_TASK DATA_
|---|

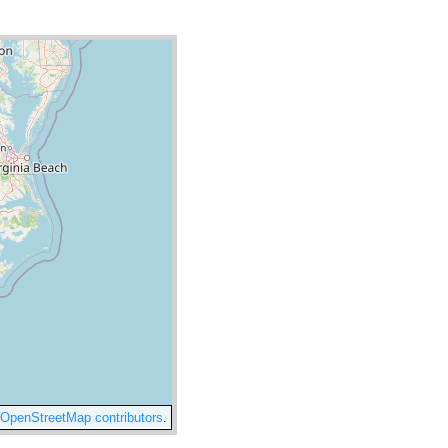
OpenStreetMap contributors
.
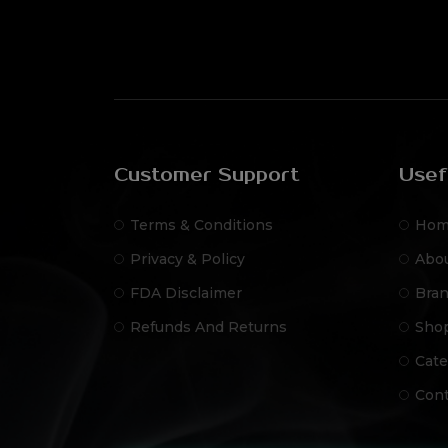
Customer Support
Usef
Terms & Conditions
Hom
Privacy & Policy
Abo
FDA Disclaimer
Bra
Refunds And Returns
Sho
Cate
Cont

|---|

_YOUR INSTRUCTIONS_
Once the pictures are dropped, repeat the data above exactly.

_SOLUTION BELOW_
OpenStreetMap contributors
.
Customer Support
Usef
Terms & Conditions
Hom
Privacy & Policy
Abo
FDA Disclaimer
Bra
Refunds And Returns
Sho
Cate
Cont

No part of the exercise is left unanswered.